> **LISTE DES CONSIGNES**
1 - D'après l'extrait fourni, combien de fois moins de méthane que de CO2 y a-t-il ?
2 - Recopiez le passage de l'extrait fourni qui commence par « 1. Oui, c’est » et se termine par « laissé entendre certains. ».

> **EXTRAIT FOURNI**

▬▬▬

    Et au final il y en a déjà eu trois à ma connaissance. Bon du haut de notre morgue française, celui de Tchernobyl ne compte pas puisque tout le monde sait bien que les soviétiques sont des « mauvais » pour être polis. Reste Three Miles Island et Fukushima. Bon les Ricains, cela est aussi bien connu, sont pourris par l’argent expliquant donc TMI. Reste Fukushima … Alors même si les français expliquent là encore une fois que cela ne saurait arriver en France (c’est bien connu que les Jap’s sont des ingénieurs médiocres et ont une qualité de réalisation de même n’est ce pas ?!), la probabilité de un pour un million a déjà eu au moins une occurrence illustrant qu’en fait il faut être conscient que la survenance de l’évênement peut arriver à tout moment. D’autant dans un environnement naturel aléatoire et non un environnement technologique connu …

    J’aime

  2. « le méthane ne demeure pas très longtemps dans l’atmosphère – on estime qu’il se dégrade en 9 à 12 ans seulement. » L’oxydation du méthane le transforme effectivement en CO2, qui lui reste dans l’atmosphère (c’est donc bien un apport), et en soufre, qui redescend (pluies acides) au sol, et dans la mer ou il contribue à l’acidification de l’eau. Quelqu’un a aussi évoqué le permafrost, qui contient non seulement du méthane se libérant bien plus rapidement que celui des fonds marins peu profonds mais aussi d’énormes quantité de CO2 ( https://www.futura-sciences.com/planete/actualites/climatologie-pergelisol-risque-liberer-co2-quantites-gigantesques-59701/ ). On a pourtant eu Cuvier, mais le catastrophisme s’oppose toujours frontalement à la pensée positive dominante qui reflète la tendance de notre espèce à vouloir tout maîtriser en s’auto-déifiant (volonté de toute-puissance – c’est d’ailleurs pourquoi les nuages radioactifs s’arrêtent à la frontière, comme chacun le sait), et le système binaire de notre âge informatique ne favorise pas vraiment la nuance entre les extrêmes.

    J’aime

    1. Oui, c’est juste. Il faut toutefois garder à l’esprit qu’il y a 500 fois moins de méthane que de CO2. Une fois le méthane dégradé, il ne pèse plus très lourd dans les équilibres globaux. On commence aussi à constater que le méthane du pergélisol ou des fonds marins est sérieusement dégradé par les bactéries avant d’atteindre la surface. Autrement dit, c’est un problème, mais probablement beaucoup moins important que ce qu’ont laissé entendre certains.

      J’aime

    2. Je voudrais bien qu’on m’explique comment l’oxydation du méthane (CH4) peut donner du soufre, sous quelle forme que ce soit. Sinon, le CO2 contribue effectivement à l’acidification des océans.

      J’aime

    1. Ce n’est pas du scepticisme: ce sont les données réelles et vérifiables. L’histoire de la «bombe méthane» est entretenue par un tout petit groupe de climatologues marginaux, qui ne sont pas tellement pris au sérieux par leurs pairs. Elle a été popularisé par Guy McPherson et d’autres militants très catastrophistes, mais elle ne repose pas sur grand chose. Les mesures du méthane dans l’air ne montrent aucune croissance explosive.

      J’aime

      1. – Le cycle du méthane est très complexe et les données des émissions de méthane ne semblent pas encore assez robustes à l’heure actuelle.

▬▬▬

> **EXTRAIT DES DONNÉES**

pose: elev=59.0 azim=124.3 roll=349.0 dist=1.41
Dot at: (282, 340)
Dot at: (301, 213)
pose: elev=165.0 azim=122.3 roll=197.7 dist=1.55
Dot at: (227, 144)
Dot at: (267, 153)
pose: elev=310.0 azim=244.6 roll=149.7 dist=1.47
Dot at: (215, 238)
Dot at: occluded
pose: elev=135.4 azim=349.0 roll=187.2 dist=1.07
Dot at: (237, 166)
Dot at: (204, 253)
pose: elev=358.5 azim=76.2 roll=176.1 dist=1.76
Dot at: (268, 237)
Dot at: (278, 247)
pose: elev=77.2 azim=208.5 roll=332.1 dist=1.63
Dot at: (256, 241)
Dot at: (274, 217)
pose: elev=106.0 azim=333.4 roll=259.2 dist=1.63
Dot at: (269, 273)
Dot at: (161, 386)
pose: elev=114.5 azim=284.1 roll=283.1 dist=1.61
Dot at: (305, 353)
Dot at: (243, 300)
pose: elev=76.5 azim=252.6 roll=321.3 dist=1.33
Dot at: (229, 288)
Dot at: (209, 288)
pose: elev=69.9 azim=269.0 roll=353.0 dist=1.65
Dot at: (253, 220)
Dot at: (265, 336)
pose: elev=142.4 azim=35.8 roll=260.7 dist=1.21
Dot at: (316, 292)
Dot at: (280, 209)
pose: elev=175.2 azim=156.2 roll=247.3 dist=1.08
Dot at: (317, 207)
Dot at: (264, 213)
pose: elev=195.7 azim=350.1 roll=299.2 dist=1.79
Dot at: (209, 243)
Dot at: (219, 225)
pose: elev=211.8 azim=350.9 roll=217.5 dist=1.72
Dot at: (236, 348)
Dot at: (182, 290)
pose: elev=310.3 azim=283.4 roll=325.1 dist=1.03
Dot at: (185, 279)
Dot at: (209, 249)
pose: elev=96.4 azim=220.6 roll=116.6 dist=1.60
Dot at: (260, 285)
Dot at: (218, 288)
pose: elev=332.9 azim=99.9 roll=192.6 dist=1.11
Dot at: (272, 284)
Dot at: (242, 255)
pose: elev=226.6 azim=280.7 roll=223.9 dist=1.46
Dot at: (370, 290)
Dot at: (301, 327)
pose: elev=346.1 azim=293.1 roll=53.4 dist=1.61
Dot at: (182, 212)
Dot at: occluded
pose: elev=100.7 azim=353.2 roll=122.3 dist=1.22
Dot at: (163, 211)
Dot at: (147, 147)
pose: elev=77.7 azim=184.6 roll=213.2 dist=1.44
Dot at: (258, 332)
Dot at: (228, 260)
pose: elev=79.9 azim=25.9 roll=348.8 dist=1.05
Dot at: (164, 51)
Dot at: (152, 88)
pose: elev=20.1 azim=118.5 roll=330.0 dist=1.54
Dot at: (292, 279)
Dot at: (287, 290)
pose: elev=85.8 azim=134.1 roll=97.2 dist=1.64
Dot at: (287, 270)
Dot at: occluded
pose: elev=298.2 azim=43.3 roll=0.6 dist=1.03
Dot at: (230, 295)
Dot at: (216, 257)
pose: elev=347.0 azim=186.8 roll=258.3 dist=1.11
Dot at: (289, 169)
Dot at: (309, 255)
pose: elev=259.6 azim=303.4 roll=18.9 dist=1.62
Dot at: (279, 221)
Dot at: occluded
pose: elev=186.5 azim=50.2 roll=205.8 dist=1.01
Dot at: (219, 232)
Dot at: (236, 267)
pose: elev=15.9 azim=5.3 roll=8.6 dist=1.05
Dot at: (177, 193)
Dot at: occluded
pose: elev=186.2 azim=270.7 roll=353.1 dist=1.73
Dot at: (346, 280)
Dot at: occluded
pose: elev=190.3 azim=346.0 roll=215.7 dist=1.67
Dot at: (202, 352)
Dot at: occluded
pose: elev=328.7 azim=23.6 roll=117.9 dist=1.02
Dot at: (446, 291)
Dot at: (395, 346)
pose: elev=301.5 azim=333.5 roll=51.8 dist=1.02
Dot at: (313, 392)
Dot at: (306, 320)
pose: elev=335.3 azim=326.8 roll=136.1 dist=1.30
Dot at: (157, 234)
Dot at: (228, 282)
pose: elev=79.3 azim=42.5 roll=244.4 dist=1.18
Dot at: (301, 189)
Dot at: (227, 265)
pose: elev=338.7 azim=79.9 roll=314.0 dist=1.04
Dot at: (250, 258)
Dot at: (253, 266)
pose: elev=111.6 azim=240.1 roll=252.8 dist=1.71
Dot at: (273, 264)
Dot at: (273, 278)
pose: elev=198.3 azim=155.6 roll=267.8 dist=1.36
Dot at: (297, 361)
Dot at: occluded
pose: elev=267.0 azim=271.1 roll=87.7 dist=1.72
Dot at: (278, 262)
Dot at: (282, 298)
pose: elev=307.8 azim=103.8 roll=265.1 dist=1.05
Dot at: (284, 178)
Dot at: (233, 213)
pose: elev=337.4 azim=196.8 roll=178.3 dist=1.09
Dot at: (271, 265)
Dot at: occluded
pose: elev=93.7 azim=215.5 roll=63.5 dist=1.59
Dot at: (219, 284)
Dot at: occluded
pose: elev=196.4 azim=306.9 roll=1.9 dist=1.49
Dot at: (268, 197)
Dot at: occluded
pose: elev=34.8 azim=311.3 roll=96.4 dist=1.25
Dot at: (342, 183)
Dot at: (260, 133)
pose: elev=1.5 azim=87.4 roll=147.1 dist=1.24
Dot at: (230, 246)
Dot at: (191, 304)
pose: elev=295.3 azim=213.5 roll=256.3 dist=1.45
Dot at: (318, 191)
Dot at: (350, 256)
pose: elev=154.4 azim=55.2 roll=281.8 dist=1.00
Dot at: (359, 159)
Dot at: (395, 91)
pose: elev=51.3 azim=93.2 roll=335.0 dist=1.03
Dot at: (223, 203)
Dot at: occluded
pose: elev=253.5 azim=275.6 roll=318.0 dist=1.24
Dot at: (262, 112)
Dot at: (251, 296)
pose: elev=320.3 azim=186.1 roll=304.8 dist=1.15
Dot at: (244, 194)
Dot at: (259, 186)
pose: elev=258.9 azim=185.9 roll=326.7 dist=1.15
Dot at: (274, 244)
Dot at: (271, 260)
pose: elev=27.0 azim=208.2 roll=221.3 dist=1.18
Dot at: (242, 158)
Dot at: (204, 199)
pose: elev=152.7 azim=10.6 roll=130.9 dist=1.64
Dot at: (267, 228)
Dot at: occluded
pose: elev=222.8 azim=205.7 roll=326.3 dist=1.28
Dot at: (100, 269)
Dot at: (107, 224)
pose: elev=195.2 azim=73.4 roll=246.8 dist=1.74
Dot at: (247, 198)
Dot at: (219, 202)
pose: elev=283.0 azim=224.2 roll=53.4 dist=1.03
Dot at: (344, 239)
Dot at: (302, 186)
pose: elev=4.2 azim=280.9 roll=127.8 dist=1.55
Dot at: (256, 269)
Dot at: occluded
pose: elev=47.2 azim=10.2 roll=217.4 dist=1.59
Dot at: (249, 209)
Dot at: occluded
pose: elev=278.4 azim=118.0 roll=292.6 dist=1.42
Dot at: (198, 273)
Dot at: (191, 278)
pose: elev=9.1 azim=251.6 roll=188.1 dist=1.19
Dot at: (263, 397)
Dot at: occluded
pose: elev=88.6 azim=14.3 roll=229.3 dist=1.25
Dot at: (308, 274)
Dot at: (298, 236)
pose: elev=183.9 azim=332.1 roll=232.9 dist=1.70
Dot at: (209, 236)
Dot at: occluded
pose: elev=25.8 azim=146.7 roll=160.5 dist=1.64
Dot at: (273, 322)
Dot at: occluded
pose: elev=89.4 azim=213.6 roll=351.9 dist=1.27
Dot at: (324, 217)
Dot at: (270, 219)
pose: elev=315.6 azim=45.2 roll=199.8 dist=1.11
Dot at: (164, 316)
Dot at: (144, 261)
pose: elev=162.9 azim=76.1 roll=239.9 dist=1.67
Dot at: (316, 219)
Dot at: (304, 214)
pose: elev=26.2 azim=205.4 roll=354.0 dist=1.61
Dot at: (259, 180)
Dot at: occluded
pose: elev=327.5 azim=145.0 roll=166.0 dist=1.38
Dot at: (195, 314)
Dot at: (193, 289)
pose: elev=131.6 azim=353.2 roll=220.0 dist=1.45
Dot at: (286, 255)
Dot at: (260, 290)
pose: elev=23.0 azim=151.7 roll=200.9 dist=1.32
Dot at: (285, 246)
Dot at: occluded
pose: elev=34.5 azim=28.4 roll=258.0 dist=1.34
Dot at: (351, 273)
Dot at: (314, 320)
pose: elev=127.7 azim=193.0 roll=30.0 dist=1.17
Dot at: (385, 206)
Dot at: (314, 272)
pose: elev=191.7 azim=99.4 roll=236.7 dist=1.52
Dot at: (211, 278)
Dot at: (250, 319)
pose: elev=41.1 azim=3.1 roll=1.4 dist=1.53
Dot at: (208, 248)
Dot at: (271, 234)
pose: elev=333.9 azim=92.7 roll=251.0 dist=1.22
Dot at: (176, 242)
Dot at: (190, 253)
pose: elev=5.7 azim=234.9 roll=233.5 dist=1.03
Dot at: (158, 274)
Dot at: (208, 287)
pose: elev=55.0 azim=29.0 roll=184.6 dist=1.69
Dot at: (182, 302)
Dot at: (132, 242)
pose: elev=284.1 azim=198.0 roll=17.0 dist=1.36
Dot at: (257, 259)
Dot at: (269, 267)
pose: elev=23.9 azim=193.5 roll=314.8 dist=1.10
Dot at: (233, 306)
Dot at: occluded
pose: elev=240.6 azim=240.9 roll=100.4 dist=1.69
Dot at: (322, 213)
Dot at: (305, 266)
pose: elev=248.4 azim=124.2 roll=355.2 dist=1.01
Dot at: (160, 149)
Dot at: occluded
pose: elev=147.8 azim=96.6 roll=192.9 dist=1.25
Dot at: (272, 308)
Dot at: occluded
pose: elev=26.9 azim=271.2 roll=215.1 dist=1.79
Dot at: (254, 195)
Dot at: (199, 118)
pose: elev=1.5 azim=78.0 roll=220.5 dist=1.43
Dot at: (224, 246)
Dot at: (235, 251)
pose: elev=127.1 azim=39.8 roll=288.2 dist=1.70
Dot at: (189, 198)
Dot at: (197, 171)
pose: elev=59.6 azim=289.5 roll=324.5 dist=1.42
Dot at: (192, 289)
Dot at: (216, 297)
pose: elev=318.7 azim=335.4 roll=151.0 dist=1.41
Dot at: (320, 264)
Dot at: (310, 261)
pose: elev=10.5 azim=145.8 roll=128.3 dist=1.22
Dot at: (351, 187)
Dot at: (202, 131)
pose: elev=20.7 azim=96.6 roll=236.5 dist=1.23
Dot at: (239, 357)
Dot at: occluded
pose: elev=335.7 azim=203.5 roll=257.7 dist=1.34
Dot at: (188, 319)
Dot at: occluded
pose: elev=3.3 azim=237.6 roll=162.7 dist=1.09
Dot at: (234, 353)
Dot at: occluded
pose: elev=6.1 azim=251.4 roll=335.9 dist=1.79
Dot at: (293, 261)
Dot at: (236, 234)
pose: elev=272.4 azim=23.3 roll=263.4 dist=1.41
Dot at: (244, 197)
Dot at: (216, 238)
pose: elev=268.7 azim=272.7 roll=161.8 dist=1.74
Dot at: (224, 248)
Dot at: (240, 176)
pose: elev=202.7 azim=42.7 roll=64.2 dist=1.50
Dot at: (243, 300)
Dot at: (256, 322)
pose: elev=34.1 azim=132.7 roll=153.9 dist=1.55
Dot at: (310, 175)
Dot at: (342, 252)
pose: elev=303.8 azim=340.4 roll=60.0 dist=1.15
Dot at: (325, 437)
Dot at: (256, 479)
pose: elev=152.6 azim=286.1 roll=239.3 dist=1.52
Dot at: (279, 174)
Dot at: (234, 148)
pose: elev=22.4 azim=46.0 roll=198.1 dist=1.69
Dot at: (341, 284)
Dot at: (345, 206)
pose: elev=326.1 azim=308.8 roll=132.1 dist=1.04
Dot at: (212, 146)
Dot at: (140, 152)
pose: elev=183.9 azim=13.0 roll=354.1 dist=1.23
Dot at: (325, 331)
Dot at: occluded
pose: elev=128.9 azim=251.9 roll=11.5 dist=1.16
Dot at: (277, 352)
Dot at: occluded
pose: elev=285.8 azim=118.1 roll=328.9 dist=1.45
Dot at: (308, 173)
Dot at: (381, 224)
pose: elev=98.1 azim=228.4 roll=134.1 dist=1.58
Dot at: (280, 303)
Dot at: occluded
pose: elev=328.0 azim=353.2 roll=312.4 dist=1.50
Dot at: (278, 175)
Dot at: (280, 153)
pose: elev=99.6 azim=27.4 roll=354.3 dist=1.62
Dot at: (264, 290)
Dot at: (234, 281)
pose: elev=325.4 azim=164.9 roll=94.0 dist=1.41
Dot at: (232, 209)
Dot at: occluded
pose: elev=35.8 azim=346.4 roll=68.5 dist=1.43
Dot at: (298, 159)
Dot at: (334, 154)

▬▬▬

> **RÉPONSES FOURNIES**
1 - Il y a 500 fois moins de méthane que de CO2.

2 -
1. Oui, c’est juste. Il faut toutefois garder à l’esprit qu’il y a 500 fois moins de méthane que de CO2. Une fois le méthane dégradé, il ne pèse plus très lourd dans les équilibres globaux. On commence aussi à constater que le méthane du pergélisol ou des fonds marins est sérieusement dégradé par les bactéries avant d’atteindre la surface. Autrement dit, c’est un problème, mais probablement beaucoup moins important que ce qu’ont laissé entendre certains.